After training for a few epochs we will test the system by creating a mix from one of the songs that was in the training set.

import glob
import torchaudio
start_sample = 262144 * 2
end_sample = 262144 * 3

# load the input tracks
track_dir = "DSD100subset/Sources/Dev/081 - Patrick Talbot - Set Me Free/"
track_ext = "wav"

track_filepaths = glob.glob(os.path.join(track_dir, f"*.{track_ext}"))
track_filepaths = sorted(track_filepaths)
track_names = []
tracks = []
for idx, track_filepath in enumerate(track_filepaths):
    x, sr = torchaudio.load(track_filepath)
    x = x[:, start_sample: end_sample]



    for n in range(x.shape[0]):
      x_sub = x[n:n+1, :]

      gain_dB = np.random.rand() * 12
      gain_dB *= np.random.choice([1.0, -1.0])
      gain_ln = 10 ** (gain_dB/20.0)
      x_sub *= gain_ln 

      tracks.append(x_sub)
      track_names.append(os.path.basename(track_filepath))
      IPython.display.display(ipd.Audio(x[n, :].view(1,-1).numpy(), rate=sr, normalize=True))    
      print(idx+1, os.path.basename(track_filepath))

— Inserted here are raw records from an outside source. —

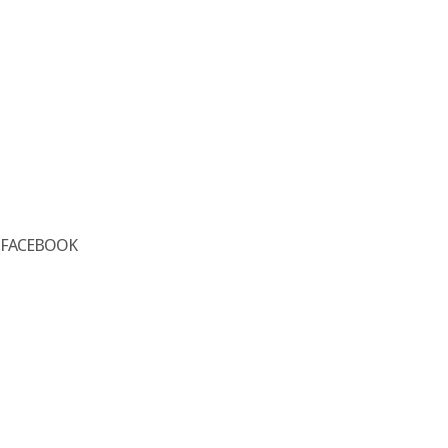
FACEBOOK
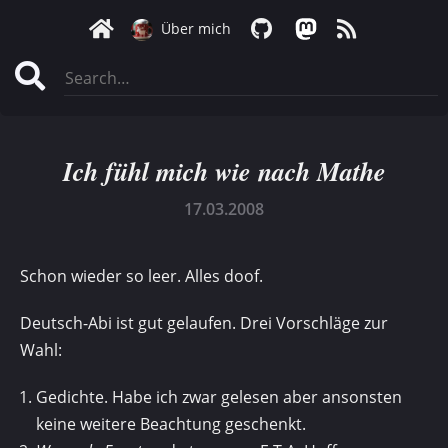
Über mich
Ich fühl mich wie nach Mathe
17.03.2008
Schon wieder so leer. Alles doof.
Deutsch-Abi ist gut gelaufen. Drei Vorschläge zur
Wahl:
Gedichte. Habe ich zwar gelesen aber ansonsten
keine weitere Beachtung geschenkt.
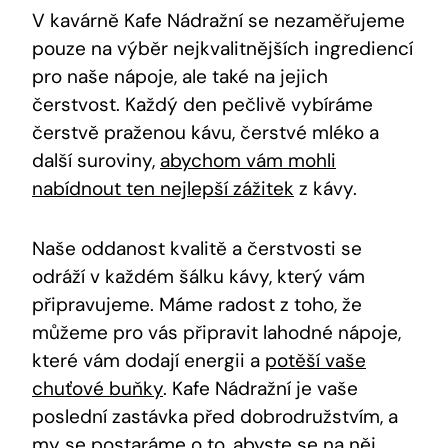
V kavárně Kafe Nádražní se nezaměřujeme
pouze na výběr nejkvalitnějších ingrediencí
pro naše nápoje, ale také na jejich
čerstvost. Každý den pečlivě vybíráme
čerstvě praženou kávu, čerstvé mléko a
další suroviny,
abychom vám mohli
nabídnout ten nejlepší zážitek
z kávy.
Naše oddanost kvalitě a čerstvosti se
odráží v každém šálku kávy, který vám
připravujeme. Máme radost z toho, že
můžeme pro vás připravit lahodné nápoje,
které vám dodají energii a
potěší vaše
chuťové buňky
. Kafe Nádražní je vaše
poslední zastávka před dobrodružstvím, a
my se postaráme o to, abyste se na něj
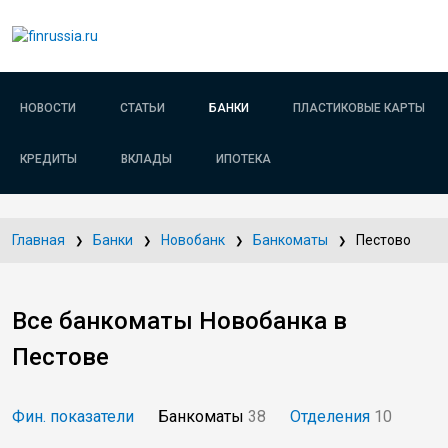
НОВОСТИ
СТАТЬИ
БАНКИ
ПЛАСТИКОВЫЕ КАРТЫ
КРЕДИТЫ
ВКЛАДЫ
ИПОТЕКА
Главная
Банки
Новобанк
Банкоматы
Пестово
Все банкоматы Новобанка в
Пестове
Фин. показатели
Банкоматы
38
Отделения
10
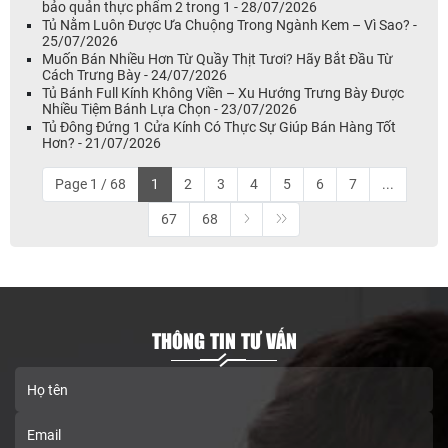
bảo quản thực phẩm 2 trong 1 - 28/07/2026
Tủ Nằm Luôn Được Ưa Chuộng Trong Ngành Kem – Vì Sao? -
25/07/2026
Muốn Bán Nhiều Hơn Từ Quầy Thịt Tươi? Hãy Bắt Đầu Từ
Cách Trưng Bày - 24/07/2026
Tủ Bánh Full Kính Không Viền – Xu Hướng Trưng Bày Được
Nhiều Tiệm Bánh Lựa Chọn - 23/07/2026
Tủ Đông Đứng 1 Cửa Kính Có Thực Sự Giúp Bán Hàng Tốt
Hơn? - 21/07/2026
Page 1 / 68
1
2
3
4
5
6
7
...
67
68
THÔNG TIN TƯ VẤN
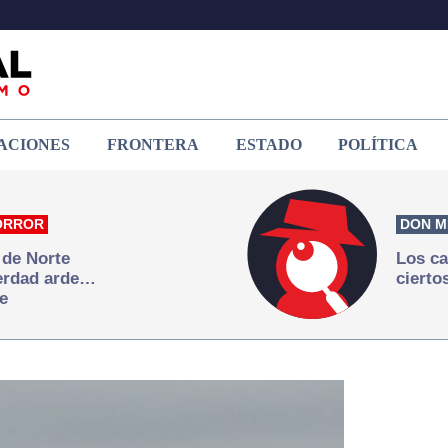
ACIONES
FRONTERA
ESTADO
POLÍTICA
ORROR
DON M
 de Norte
Los ca
verdad arde…
cierto
e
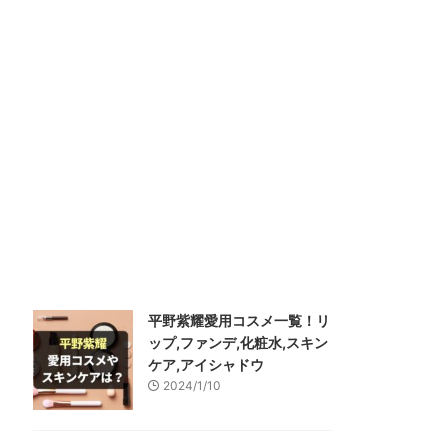
平野紫耀愛用コスメ一覧！リ
ップ,ファンデ,化粧水,スキン
ケア,アイシャドウ
2024/1/10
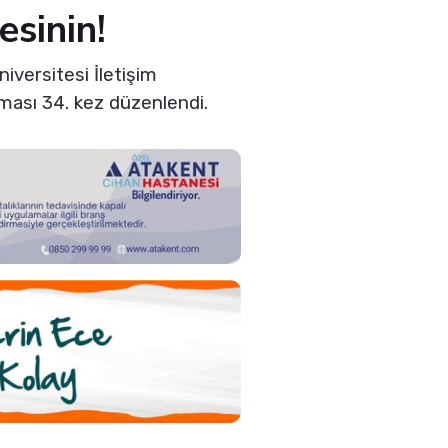
sinin!
iversitesi İletişim
ması 34. kez düzenlendi.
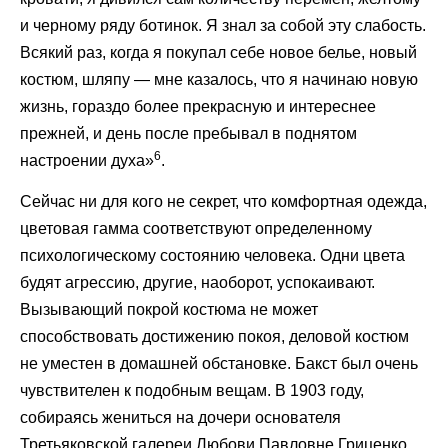
и черному ряду ботинок. Я знал за собой эту слабость.
Всякий раз, когда я покупал себе новое белье, новый
костюм, шляпу — мне казалось, что я начинаю новую
жизнь, гораздо более прекрасную и интереснее
прежней, и день после пребывал в поднятом
6
настроении духа»
.
Сейчас ни для кого не секрет, что комфортная одежда,
цветовая гамма соответствуют определенному
психологическому состоянию человека. Одни цвета
будят агрессию, другие, наоборот, успокаивают.
Вызывающий покрой костюма не может
способствовать достижению покоя, деловой костюм
не уместен в домашней обстановке. Бакст был очень
чувствителен к подобным вещам. В 1903 году,
собираясь жениться на дочери основателя
Третьяковской галереи Любови Павловне Гриценко,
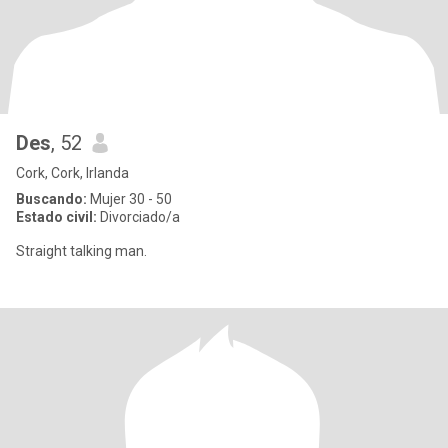
Des
, 52
Cork, Cork, Irlanda
Buscando:
Mujer 30 - 50
Estado civil:
Divorciado/a
Straight talking man.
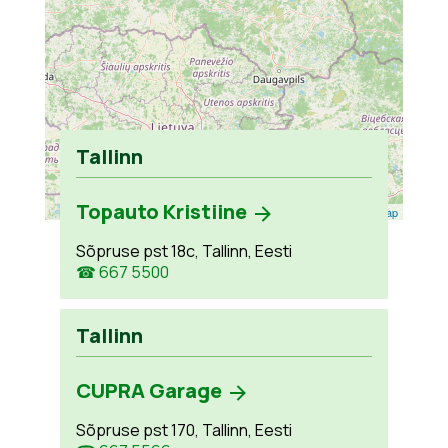
Tallinn
Topauto Kristiine
Leaflet
| ©
OpenStreetMap
Sõpruse pst 18c, Tallinn, Eesti
☎ 667 5500
Tallinn
CUPRA Garage
Sõpruse pst 170, Tallinn, Eesti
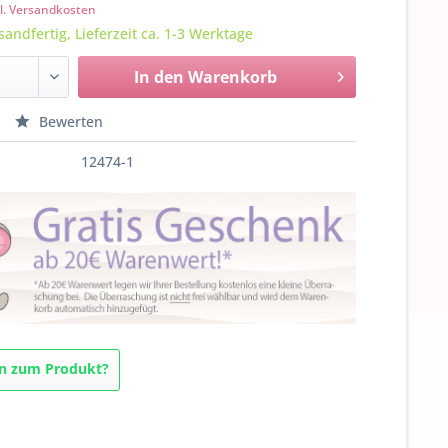
l. Versandkosten
sandfertig, Lieferzeit ca. 1-3 Werktage
In den
Warenkorb
Bewerten
12474-1
n zum Produkt?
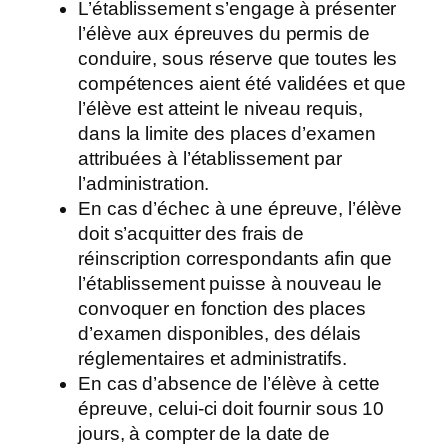
L’établissement s’engage à présenter
l’élève aux épreuves du permis de
conduire, sous réserve que toutes les
compétences aient été validées et que
l’élève est atteint le niveau requis,
dans la limite des places d’examen
attribuées à l’établissement par
l’administration.
En cas d’échec à une épreuve, l’élève
doit s’acquitter des frais de
réinscription correspondants afin que
l’établissement puisse à nouveau le
convoquer en fonction des places
d’examen disponibles, des délais
réglementaires et administratifs.
En cas d’absence de l’élève à cette
épreuve, celui-ci doit fournir sous 10
jours, à compter de la date de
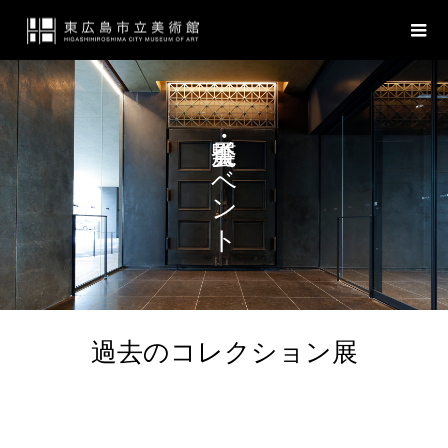
展覧会・イベント
過去のコレクション展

# add dummy tracks of silence if needed
if system.hparams.automix_model == "mixwaveunet" and len(tracks) < 8:
    tracks.append(torch.zeros(x.shape))

# stack tracks into a tensor
tracks = torch.stack(tracks, dim=0)
tracks = tracks.permute(1, 0, 2)
# tracks have shape (1, num_tracks, seq_len)
print(tracks.shape)

# listen to the input (mono) before mixing
input_mix = tracks.sum(dim=1, keepdim=True)
input_mix /= input_mix.abs().max()
print(input_mix.shape)
plt.figure(figsize=(10, 2))
librosa.display.waveshow(input_mix.view(2,-1).numpy(), sr=sr, zorder=3)
plt.ylim([-1,1])
plt.grid(c="lightgray")
plt.show()
IPython.display.display(ipd.Audio(input_mix.view(1,-1).numpy(), rate=sr, normalize=False))
1 bass.wav
1 bass.wav
2 drums.wav
2 drums.wav
3 other.wav
3 other.wav
4 vocals.wav
4 vocals.wav
torch.Size([1, 8, 262144])
torch.Size([1, 1, 262144])
../_images/419c82249af720fd96e1ecc42a3b536c8b776ee5cbf7fe10697c3592b756275b.png

Above we can hear the tracks with a simple mono mix. Now we will create a mix with the model we just trained.

tracks = tracks.view(1,8,-1)

with torch.no_grad():
  y_hat, p = system(tracks)
  
# view the mix
print(y_hat.shape)
y_hat /= y_hat.abs().max()
plt.figure(figsize=(10, 2))
librosa.display.waveshow(y_hat.view(2,-1).cpu().numpy(), sr=sr, zorder=3)
plt.ylim([-1,1])
plt.grid(c="lightgray")
plt.show()
IPython.display.display(ipd.Audio(y_hat.view(2,-1).cpu().numpy(), rate=sr, normalize=True))

# print the parameters
if system.hparams.automix_model == "dmc":
    for track_fp, param in zip(track_names, p.squeeze()):
        print(os.path.basename(track_fp), param)
torch.Size([1, 2, 262144])
../_images/7e95fa3a9cace0eed83691073bc0d5fbcd69102dbbf5dba2be72cf77ed799cbe.png
bass.wav tensor([-8.9969,  0.5640])
bass.wav tensor([-4.5226,  0.6432])
drums.wav tensor([-6.7178,  0.5868])
drums.wav tensor([-5.4589,  0.6139])
other.wav tensor([-0.3160,  0.6668])
other.wav tensor([6.6966, 0.7568])
vocals.wav tensor([6.4484, 0.7839])
vocals.wav tensor([-2.8909,  0.6442])

You should be able to hear that the levels have been adjusted and the sources panned to sound more like the original mix indicating that our system learned to overfit the songs in our very small training set.